Extract to read ▸
The recent launch of the Indian Gas Exchange (“IGX”) marks a new chapter in India’s gas industry to promote and sustain an efficient and robust gas market. IGX will fulfill the demand for transparency in gas trading and could transform India’s gas market as it will drive sustainability, facilitate industrial competitiveness, deliver efficient utilisation of pipeline infrastructure, ensure the revival of gas-based power plants and spur investments in the gas value chain.
By Hirander Misra, Chairman of GMEX Group and GMEX Technologies
Following a 4% drop in 2020 thus far as a result of the pandemic, global natural gas demand is expected to recover in 2021 as consumption returns close to its pre-crisis level in mature markets, and emerging markets benefit from the economic rebound and lower natural gas prices.
The Asia Pacific region accounts for over 50% of incremental global gas consumption, driven in most part by the development of gas in India and China. They together with other emerging Asian markets will account for most of the growth in future LNG imports.
The Indian Oil and Gas Industry
India is the fourth-largest Liquefied Natural Gas (LNG) importer after Japan, South Korea, and China. As a result of consistent economic growth, the demand for energy in India is anticipated to grow faster than all major economies. The oil and gas sector is one of the eight core industries in India and the country’s economic growth is closely related to its rising energy demand making the sector attractive for investment.

Required work ▸
1. Repeat verbatim the stretch of the article on the Indian Gas Exchange from "The Asia Pacific" through "future LNG imports.".
2. According to the article on the Indian Gas Exchange, why is global natural gas demand expected to recover in 2021? Answer in one to three sentences.
3. In the article on the Indian Gas Exchange, which countries rank ahead of India as importers of Liquefied Natural Gas?

Information supplied ▸
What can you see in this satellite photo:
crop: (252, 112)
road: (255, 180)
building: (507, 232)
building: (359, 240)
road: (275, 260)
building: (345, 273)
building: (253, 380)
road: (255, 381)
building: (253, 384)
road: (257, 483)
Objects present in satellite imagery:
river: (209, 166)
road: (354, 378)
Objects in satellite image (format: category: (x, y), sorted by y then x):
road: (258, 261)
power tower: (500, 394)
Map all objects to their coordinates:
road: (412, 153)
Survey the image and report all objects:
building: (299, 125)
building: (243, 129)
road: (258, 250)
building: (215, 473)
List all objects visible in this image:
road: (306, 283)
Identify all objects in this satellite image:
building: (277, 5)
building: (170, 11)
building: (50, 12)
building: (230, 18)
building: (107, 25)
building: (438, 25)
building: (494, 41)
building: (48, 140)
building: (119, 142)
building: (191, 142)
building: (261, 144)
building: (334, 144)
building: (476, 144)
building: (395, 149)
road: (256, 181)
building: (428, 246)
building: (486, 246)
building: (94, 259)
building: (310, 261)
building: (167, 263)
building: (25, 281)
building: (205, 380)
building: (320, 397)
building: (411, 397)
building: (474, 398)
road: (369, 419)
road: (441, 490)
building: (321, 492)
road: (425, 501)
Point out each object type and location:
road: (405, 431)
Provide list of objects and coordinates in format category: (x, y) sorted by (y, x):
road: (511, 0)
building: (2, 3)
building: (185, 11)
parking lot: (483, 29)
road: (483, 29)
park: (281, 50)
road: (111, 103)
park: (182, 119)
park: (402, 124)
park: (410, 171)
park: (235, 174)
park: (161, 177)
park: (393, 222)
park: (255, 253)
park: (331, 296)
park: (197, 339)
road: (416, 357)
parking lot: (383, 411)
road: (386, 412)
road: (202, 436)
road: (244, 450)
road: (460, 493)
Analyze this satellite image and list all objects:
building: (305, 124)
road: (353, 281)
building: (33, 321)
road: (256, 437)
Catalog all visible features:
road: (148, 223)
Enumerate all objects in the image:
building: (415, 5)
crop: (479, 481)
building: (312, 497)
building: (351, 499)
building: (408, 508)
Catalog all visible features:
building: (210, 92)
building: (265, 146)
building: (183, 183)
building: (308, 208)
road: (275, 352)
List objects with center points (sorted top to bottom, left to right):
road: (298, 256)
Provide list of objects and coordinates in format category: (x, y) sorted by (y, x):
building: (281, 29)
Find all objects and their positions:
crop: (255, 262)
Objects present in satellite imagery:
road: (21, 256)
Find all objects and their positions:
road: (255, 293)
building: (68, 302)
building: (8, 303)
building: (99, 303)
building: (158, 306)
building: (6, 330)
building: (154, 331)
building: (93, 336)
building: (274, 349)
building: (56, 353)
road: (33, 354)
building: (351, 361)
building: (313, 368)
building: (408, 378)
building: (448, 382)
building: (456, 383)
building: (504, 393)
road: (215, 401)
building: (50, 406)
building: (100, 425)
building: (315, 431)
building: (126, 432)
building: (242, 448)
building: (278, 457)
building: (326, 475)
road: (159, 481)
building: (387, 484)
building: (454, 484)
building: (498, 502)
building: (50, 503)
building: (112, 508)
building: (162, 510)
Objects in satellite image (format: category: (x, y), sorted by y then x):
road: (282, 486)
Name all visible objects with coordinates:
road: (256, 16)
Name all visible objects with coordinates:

Answers to the tasks ▸
1.
The Asia Pacific region accounts for over 50% of incremental global gas consumption, driven in most part by the development of gas in India and China. They together with other emerging Asian markets will account for most of the growth in future LNG imports.

2. Global natural gas demand is expected to recover because consumption in mature markets is returning close to its pre-crisis level. Emerging markets are also benefiting from the economic rebound and lower natural gas prices.

3. Japan, South Korea, and China.